Introduction
Hi everyone, because we noticed there was no good tutorial in English explaining this idea, KrowSavcik and I have decided to write a tutorial blog on it!
This idea finds the values of each element from a binary array using $$$O(N / log(N))$$$ sum queries, more specifically it solves problems of the type:
Given a binary array $$$b$$$ (an array consisting only of zeroes and ones) of $$$n$$$ elements, you can ask queries of the following format:
What is the sum of the subsequence of the values on positions: $$$p_1, p_2, ..., p_k$$$. In other words you will give the subsequence $$$p_1, p_2, ..., p_k$$$ to the interaction and it will return you the value of ($$$b_{p_1} + b_{p_2} + ... + b_{p_k}$$$).
And after asking $$$O(N / log(N))$$$ queries we should be able to tell the value of each index.
The technique was mentioned here too but it was not as detailed.
Concept
The idea is to use a divide and conquer-like approach.
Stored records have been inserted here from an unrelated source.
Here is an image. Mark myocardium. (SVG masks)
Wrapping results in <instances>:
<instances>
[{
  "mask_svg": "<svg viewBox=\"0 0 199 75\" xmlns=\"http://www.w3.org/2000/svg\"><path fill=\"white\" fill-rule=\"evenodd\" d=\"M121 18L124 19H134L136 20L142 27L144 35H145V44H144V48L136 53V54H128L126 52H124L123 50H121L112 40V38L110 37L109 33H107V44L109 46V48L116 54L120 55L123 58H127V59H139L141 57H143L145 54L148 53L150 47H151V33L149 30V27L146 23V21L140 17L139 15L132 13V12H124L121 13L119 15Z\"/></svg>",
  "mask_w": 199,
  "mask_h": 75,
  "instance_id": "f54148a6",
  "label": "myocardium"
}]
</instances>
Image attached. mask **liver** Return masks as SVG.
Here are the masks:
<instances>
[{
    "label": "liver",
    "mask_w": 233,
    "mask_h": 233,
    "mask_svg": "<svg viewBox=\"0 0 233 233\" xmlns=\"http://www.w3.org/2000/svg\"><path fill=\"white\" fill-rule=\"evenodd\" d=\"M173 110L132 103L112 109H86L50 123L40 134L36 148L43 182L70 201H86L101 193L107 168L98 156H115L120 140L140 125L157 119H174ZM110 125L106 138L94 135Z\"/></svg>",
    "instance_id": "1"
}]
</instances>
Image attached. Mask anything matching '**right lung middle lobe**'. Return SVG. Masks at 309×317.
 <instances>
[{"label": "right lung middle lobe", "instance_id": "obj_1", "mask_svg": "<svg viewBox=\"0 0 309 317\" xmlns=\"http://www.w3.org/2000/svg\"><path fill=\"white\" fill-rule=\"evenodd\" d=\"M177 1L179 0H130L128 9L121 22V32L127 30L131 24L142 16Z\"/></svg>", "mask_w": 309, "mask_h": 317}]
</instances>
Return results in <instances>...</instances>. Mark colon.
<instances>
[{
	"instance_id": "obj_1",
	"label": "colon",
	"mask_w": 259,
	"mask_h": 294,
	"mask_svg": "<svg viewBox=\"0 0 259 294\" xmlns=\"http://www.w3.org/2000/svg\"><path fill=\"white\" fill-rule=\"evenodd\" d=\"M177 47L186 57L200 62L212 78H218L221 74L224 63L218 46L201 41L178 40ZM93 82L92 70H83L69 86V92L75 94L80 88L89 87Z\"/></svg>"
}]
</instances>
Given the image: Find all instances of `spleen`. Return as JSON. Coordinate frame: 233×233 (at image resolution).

Because it's not an intuitive concept, firstly I will have to add some simple notations, so it will be easier to understand it.
- $$$x_i$$$ — refers to the position $$$i$$$
- $$$A$$$ — any capital letter (except S) refers to a set of points $$$x_i$$$
- $$$v_{A} = \sum b_{x_i}$$$ for $$$x_i \in A$$$
- $$$(A)$$$ — a set in brackets is a query
- $$$k$$$ — the layer we are currently considering
- $$$S_i$$$ — Set of queries
Also you should keep in mind that indices are enumerated from 0.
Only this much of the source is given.